Virtual meetings via platforms such as Zoom or GoToMeeting became the ultimate stand-in for in-person meetings. Not only do they offer real-time access to reps who are prepared with brand and product detail as well as clinically relevant information, such digital interactions allow for the in-depth, uninterrupted conversations many providers still seek. However, marketers also responded to a push for convenient educational tools. Podcasts and product videos that offer deep content and can be readily accessible for days or months after airing let providers and consumers engage with the messaging on their own schedule.
New Voices Emerged
Although 45.7% of respondents reported experiencing minimal change themselves, they 72.9% said pandemic’s impact on healthcare was challenging or extremely challenging. Thus, in a nod toward the breadth of the pandemic’s impact, healthcare marketers not only changed their channels and audiences, many companies also adjusted the voice and nature of their content to acknowledge the effects of the difficult times in which we are living.
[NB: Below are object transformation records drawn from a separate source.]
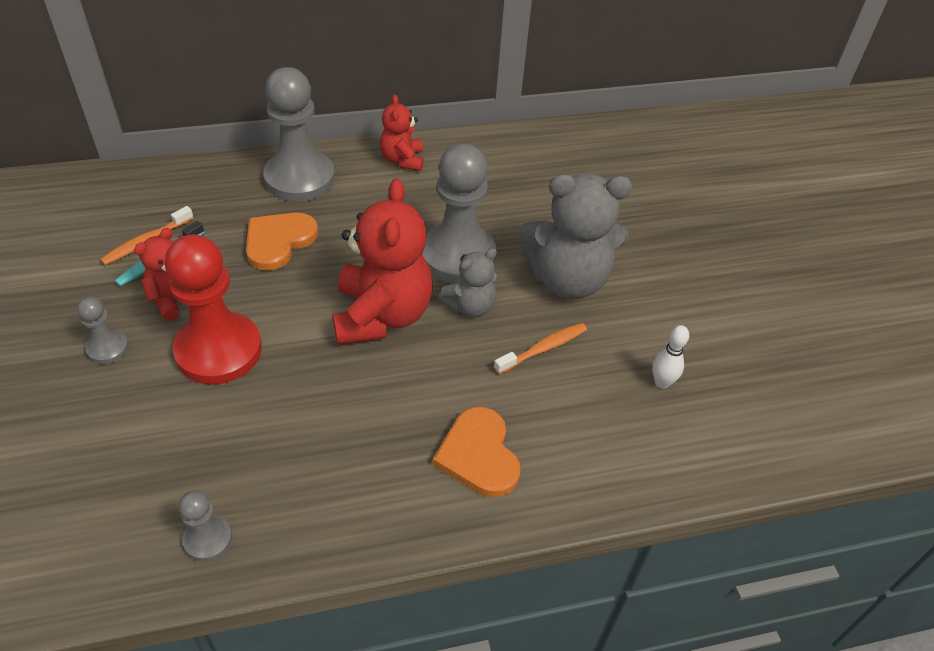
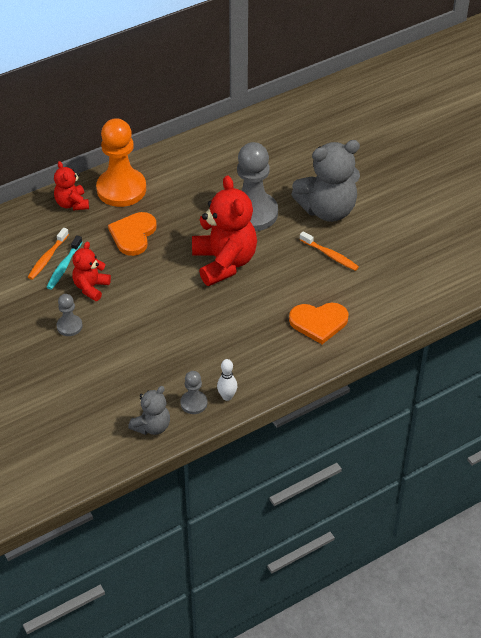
camera: 15 degrees left, 0 degrees up
red pawn [165,234,262,384] -> none
grey pawn [263,67,335,202] -> orange pawn [96,118,146,207]
red teddy bear [380,94,424,171] -> red teddy bear moved to [54,161,89,211]
orange heart [433,407,521,497] -> orange heart turned 60 degrees counterclockwise [289,303,349,344]
grey teddy bear [438,248,497,317] -> grey teddy bear moved to [128,386,170,435]
orange toothbrush [494,323,587,374] -> orange toothbrush turned 90 degrees clockwise [300,231,359,271]
white bowling pin [652,325,689,389] -> white bowling pin moved to [217,359,237,401]

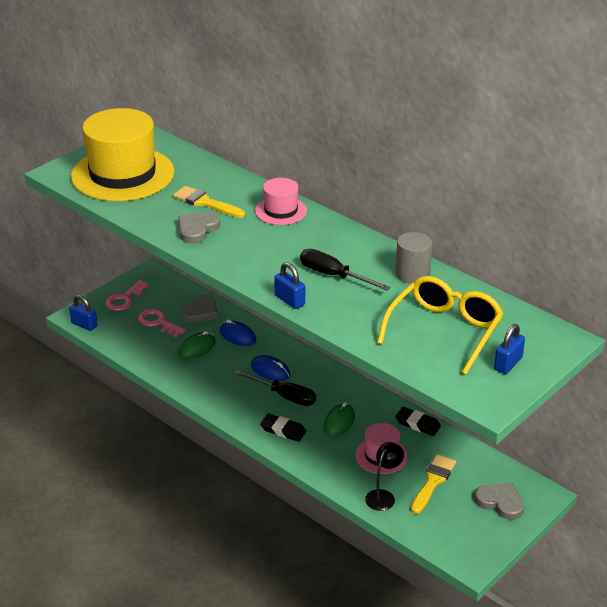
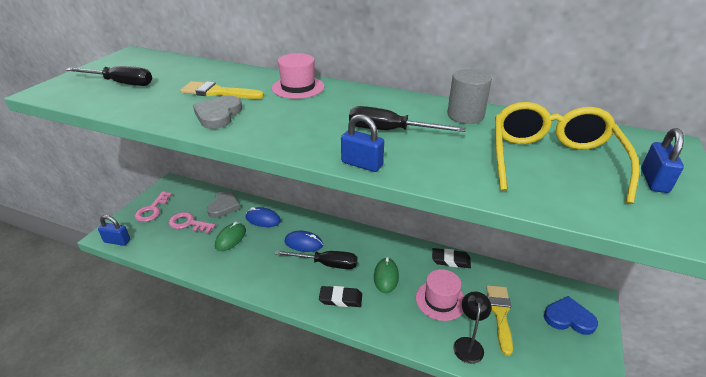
camera: 20 degrees left, 0 degrees up
yellow hat [71,108,174,201] -> black screwdriver [65,66,152,86]
grey heart [475,483,524,520] -> blue heart [544,296,598,335]

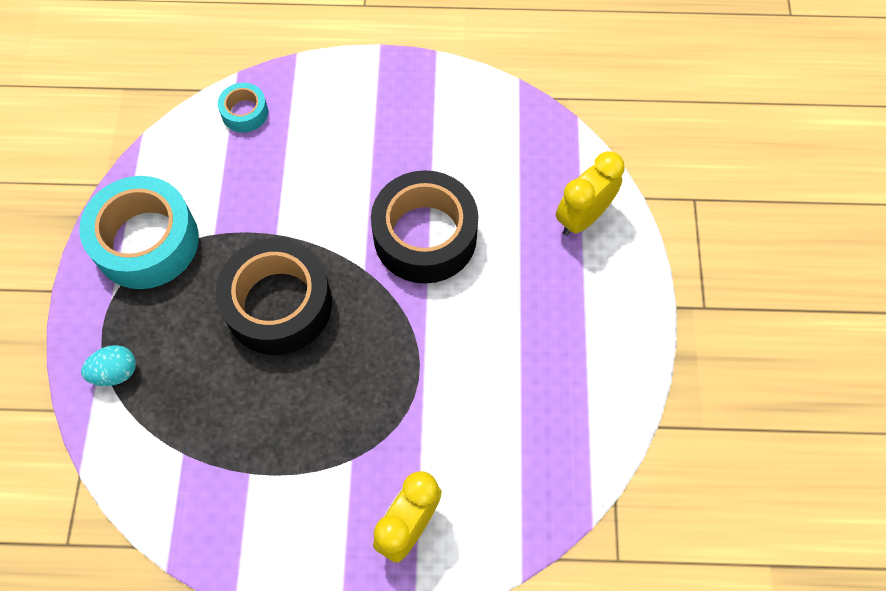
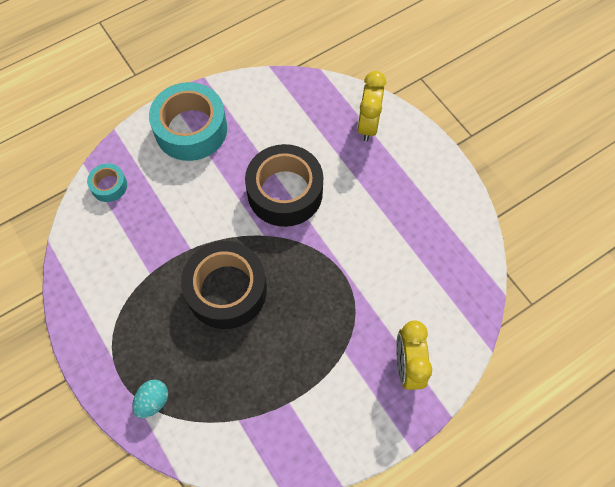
camera: 35 degrees left, 0 degrees up
turquoise tape [79,176,199,289] -> turquoise tape moved to [149,82,227,161]

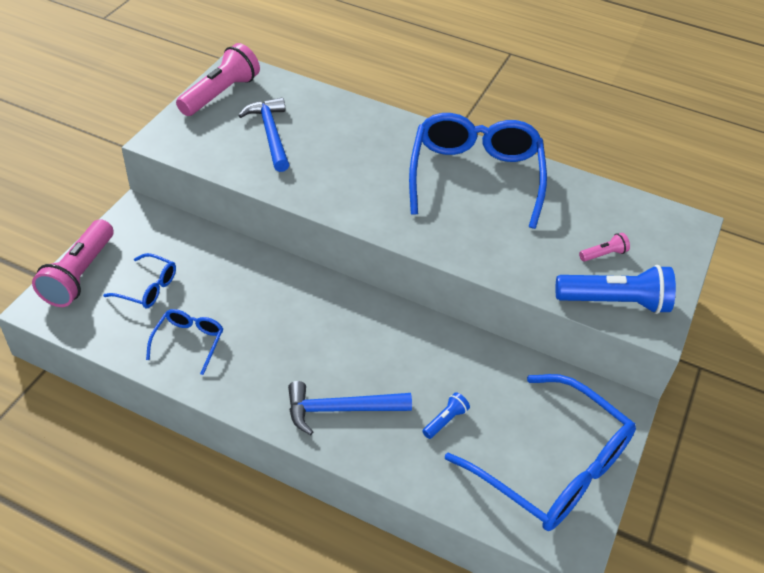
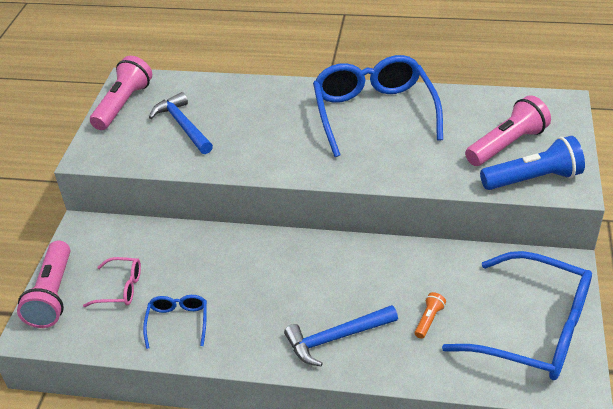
camera: 10 degrees left, 5 degrees down
blue glasses [103,253,176,308] -> pink glasses [83,257,141,307]
blue flashlight [422,392,470,439] -> orange flashlight [415,292,446,339]
pink flashlight [579,233,630,262] -> pink flashlight [465,95,551,166], size x2.16

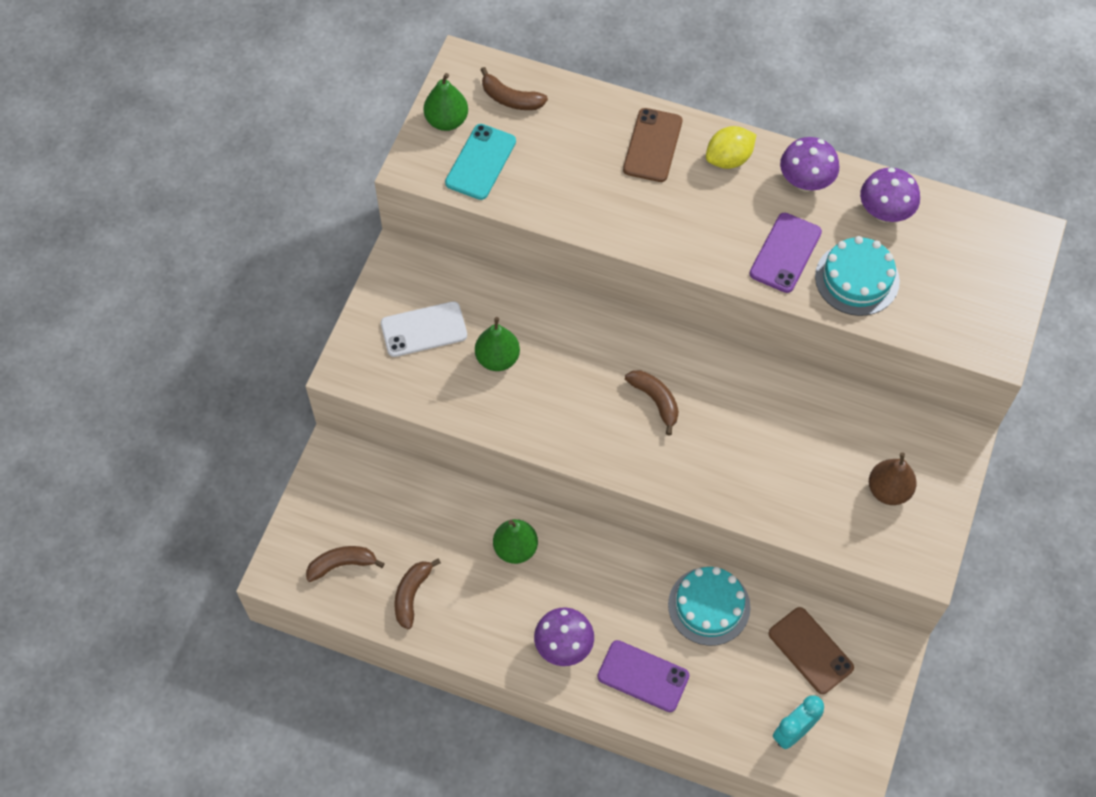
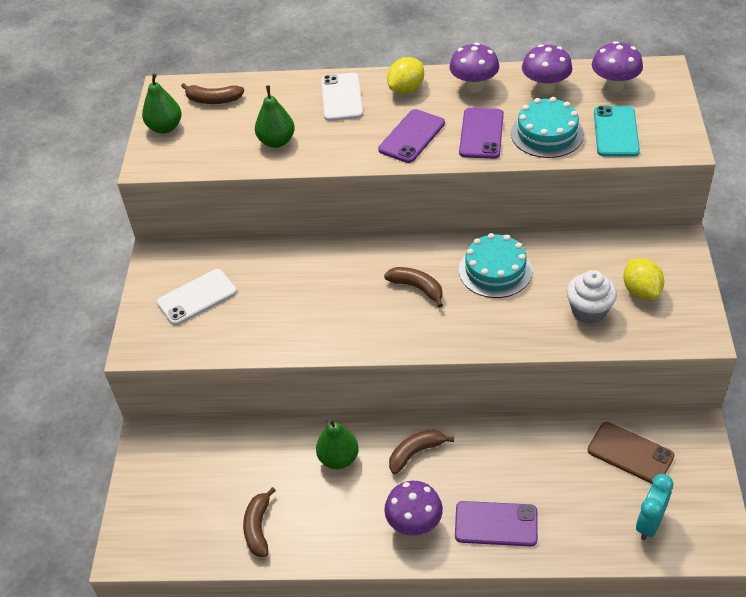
camera: 15 degrees left, 15 degrees down
brown banana [306,546,385,582] -> brown banana moved to [389,430,454,474]
turquoise phone [445,124,516,200] -> turquoise phone moved to [594,106,640,157]
green pear [475,317,520,371] -> green pear moved to [255,85,295,148]
brown phone [623,108,682,182] -> white phone [321,73,363,121]
turquoise cake [668,567,751,646] -> turquoise cake moved to [459,233,532,298]
brown pear [869,452,917,505] -> yellow lemon [623,258,664,300]
none -> purple phone [378,109,445,163]
none -> white cupcake [567,270,617,324]
none -> purple mushroom [592,41,643,92]

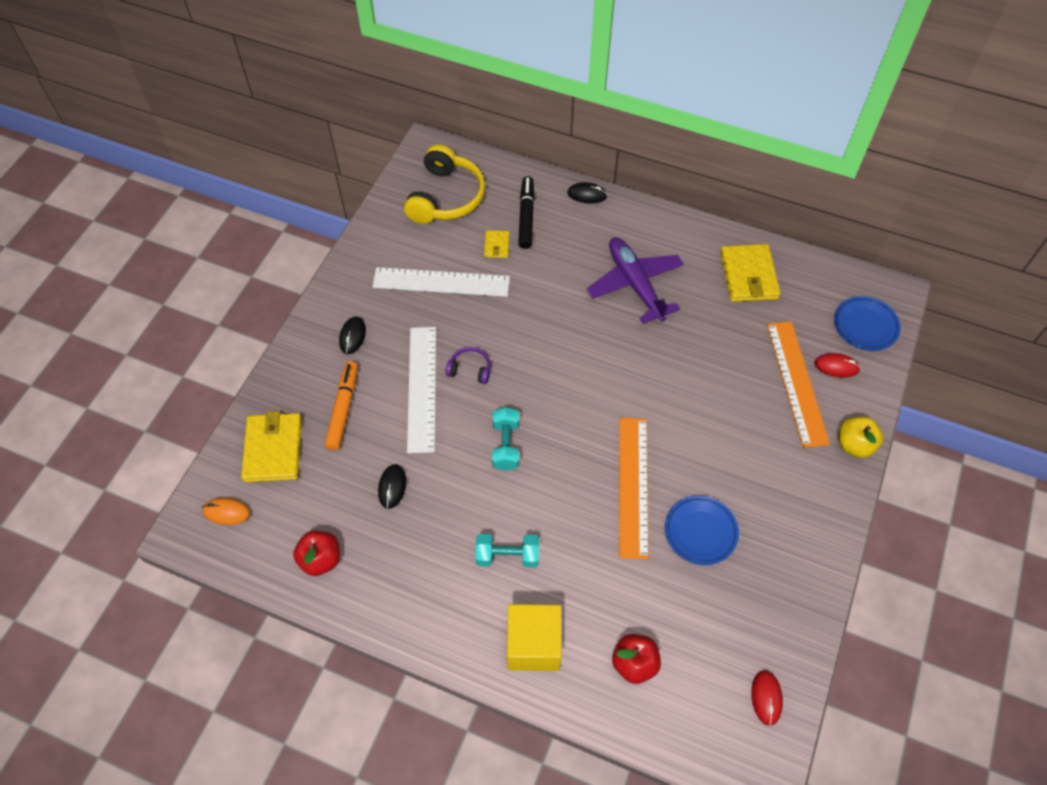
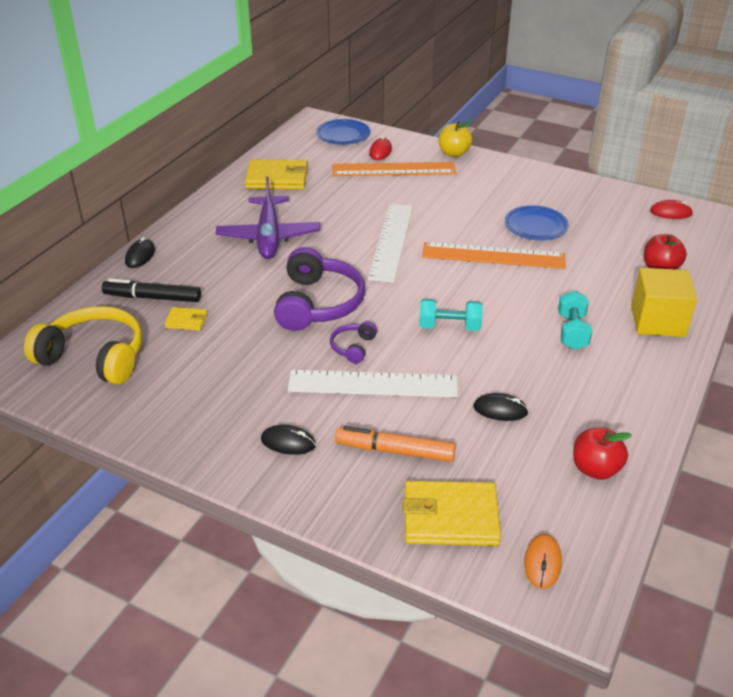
camera: 85 degrees left, 20 degrees down
white ruler [372,267,510,297] -> white ruler moved to [368,204,413,283]
purple plane [587,237,684,324] -> purple plane turned 75 degrees counterclockwise [216,177,320,259]
none -> purple headphones [274,247,365,331]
There was a growth in the explicit expression of compassion for providers, newly viewed as vulnerable to burnout or loss of practice. In addition to the struggles faced by clinicians, pharmaceutical and other research and development operations have seen their timelines disrupted, with some projects losing funding and attention.
To help their audiences cope with the downsides, marketers are also highlighting the lessons that have emerged from these challenges. In particular, messages are promoting the unprecedented collaboration that has occurred over the past year, resulting in highly effective vaccines and a widening array of therapeutics. In addition to celebrating these successes, communications aim to encourage future partnerships as researchers and funders extend their ambitions into 2021 and beyond COVID-19.